- Assignment: Return the listing beneath precisely, with every line intact.

(Beginning of Provided data)

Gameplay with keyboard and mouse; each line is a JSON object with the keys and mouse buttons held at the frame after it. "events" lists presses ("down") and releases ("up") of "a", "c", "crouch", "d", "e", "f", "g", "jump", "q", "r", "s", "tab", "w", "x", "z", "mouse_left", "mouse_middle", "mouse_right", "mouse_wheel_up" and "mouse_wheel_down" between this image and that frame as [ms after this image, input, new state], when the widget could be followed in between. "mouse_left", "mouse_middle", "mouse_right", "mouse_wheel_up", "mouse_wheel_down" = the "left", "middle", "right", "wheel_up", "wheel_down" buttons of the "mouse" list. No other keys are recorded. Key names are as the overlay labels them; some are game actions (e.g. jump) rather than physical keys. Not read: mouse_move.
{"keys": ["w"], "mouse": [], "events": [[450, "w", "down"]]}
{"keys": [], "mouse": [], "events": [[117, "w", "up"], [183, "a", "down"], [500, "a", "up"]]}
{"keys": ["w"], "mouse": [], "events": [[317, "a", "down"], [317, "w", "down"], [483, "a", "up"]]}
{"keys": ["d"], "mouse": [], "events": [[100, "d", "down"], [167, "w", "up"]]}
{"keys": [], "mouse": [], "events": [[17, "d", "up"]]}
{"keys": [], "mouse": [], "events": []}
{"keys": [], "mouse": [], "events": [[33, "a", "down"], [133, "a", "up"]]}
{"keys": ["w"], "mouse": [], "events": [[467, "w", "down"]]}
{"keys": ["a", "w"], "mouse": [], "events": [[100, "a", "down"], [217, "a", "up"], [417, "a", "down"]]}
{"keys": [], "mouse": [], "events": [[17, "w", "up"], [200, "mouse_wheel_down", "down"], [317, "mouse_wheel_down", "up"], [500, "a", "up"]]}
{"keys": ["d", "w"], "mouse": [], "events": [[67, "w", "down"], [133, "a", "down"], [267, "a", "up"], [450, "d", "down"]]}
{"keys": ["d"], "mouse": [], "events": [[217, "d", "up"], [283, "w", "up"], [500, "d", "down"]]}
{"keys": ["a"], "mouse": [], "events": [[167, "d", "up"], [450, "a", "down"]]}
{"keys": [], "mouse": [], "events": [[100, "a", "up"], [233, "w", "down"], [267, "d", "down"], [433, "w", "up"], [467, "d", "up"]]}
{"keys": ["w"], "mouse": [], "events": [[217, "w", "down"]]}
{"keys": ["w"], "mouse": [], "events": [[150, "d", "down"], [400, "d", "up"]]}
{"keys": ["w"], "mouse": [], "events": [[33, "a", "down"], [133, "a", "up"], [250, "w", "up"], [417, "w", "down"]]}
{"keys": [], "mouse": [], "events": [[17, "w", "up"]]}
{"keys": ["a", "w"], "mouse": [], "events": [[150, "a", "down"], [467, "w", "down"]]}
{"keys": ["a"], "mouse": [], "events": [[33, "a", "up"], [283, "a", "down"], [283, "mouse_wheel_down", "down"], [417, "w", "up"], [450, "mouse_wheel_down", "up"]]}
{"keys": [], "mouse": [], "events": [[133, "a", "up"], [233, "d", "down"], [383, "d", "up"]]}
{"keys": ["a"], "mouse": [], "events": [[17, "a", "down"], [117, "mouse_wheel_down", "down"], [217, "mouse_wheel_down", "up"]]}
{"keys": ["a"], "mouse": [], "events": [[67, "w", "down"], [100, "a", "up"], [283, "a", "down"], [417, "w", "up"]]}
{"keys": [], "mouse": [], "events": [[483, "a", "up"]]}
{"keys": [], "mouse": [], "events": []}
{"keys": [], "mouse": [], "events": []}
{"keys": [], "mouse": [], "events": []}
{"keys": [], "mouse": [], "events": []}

(End of Provided data)

- Exercise result:
Gameplay with keyboard and mouse; each line is a JSON object with the keys and mouse buttons held at the frame after it. "events" lists presses ("down") and releases ("up") of "a", "c", "crouch", "d", "e", "f", "g", "jump", "q", "r", "s", "tab", "w", "x", "z", "mouse_left", "mouse_middle", "mouse_right", "mouse_wheel_up" and "mouse_wheel_down" between this image and that frame as [ms after this image, input, new state], when the widget could be followed in between. "mouse_left", "mouse_middle", "mouse_right", "mouse_wheel_up", "mouse_wheel_down" = the "left", "middle", "right", "wheel_up", "wheel_down" buttons of the "mouse" list. No other keys are recorded. Key names are as the overlay labels them; some are game actions (e.g. jump) rather than physical keys. Not read: mouse_move.
{"keys": ["w"], "mouse": [], "events": [[450, "w", "down"]]}
{"keys": [], "mouse": [], "events": [[117, "w", "up"], [183, "a", "down"], [500, "a", "up"]]}
{"keys": ["w"], "mouse": [], "events": [[317, "a", "down"], [317, "w", "down"], [483, "a", "up"]]}
{"keys": ["d"], "mouse": [], "events": [[100, "d", "down"], [167, "w", "up"]]}
{"keys": [], "mouse": [], "events": [[17, "d", "up"]]}
{"keys": [], "mouse": [], "events": []}
{"keys": [], "mouse": [], "events": [[33, "a", "down"], [133, "a", "up"]]}
{"keys": ["w"], "mouse": [], "events": [[467, "w", "down"]]}
{"keys": ["a", "w"], "mouse": [], "events": [[100, "a", "down"], [217, "a", "up"], [417, "a", "down"]]}
{"keys": [], "mouse": [], "events": [[17, "w", "up"], [200, "mouse_wheel_down", "down"], [317, "mouse_wheel_down", "up"], [500, "a", "up"]]}
{"keys": ["d", "w"], "mouse": [], "events": [[67, "w", "down"], [133, "a", "down"], [267, "a", "up"], [450, "d", "down"]]}
{"keys": ["d"], "mouse": [], "events": [[217, "d", "up"], [283, "w", "up"], [500, "d", "down"]]}
{"keys": ["a"], "mouse": [], "events": [[167, "d", "up"], [450, "a", "down"]]}
{"keys": [], "mouse": [], "events": [[100, "a", "up"], [233, "w", "down"], [267, "d", "down"], [433, "w", "up"], [467, "d", "up"]]}
{"keys": ["w"], "mouse": [], "events": [[217, "w", "down"]]}
{"keys": ["w"], "mouse": [], "events": [[150, "d", "down"], [400, "d", "up"]]}
{"keys": ["w"], "mouse": [], "events": [[33, "a", "down"], [133, "a", "up"], [250, "w", "up"], [417, "w", "down"]]}
{"keys": [], "mouse": [], "events": [[17, "w", "up"]]}
{"keys": ["a", "w"], "mouse": [], "events": [[150, "a", "down"], [467, "w", "down"]]}
{"keys": ["a"], "mouse": [], "events": [[33, "a", "up"], [283, "a", "down"], [283, "mouse_wheel_down", "down"], [417, "w", "up"], [450, "mouse_wheel_down", "up"]]}
{"keys": [], "mouse": [], "events": [[133, "a", "up"], [233, "d", "down"], [383, "d", "up"]]}
{"keys": ["a"], "mouse": [], "events": [[17, "a", "down"], [117, "mouse_wheel_down", "down"], [217, "mouse_wheel_down", "up"]]}
{"keys": ["a"], "mouse": [], "events": [[67, "w", "down"], [100, "a", "up"], [283, "a", "down"], [417, "w", "up"]]}
{"keys": [], "mouse": [], "events": [[483, "a", "up"]]}
{"keys": [], "mouse": [], "events": []}
{"keys": [], "mouse": [], "events": []}
{"keys": [], "mouse": [], "events": []}
{"keys": [], "mouse": [], "events": []}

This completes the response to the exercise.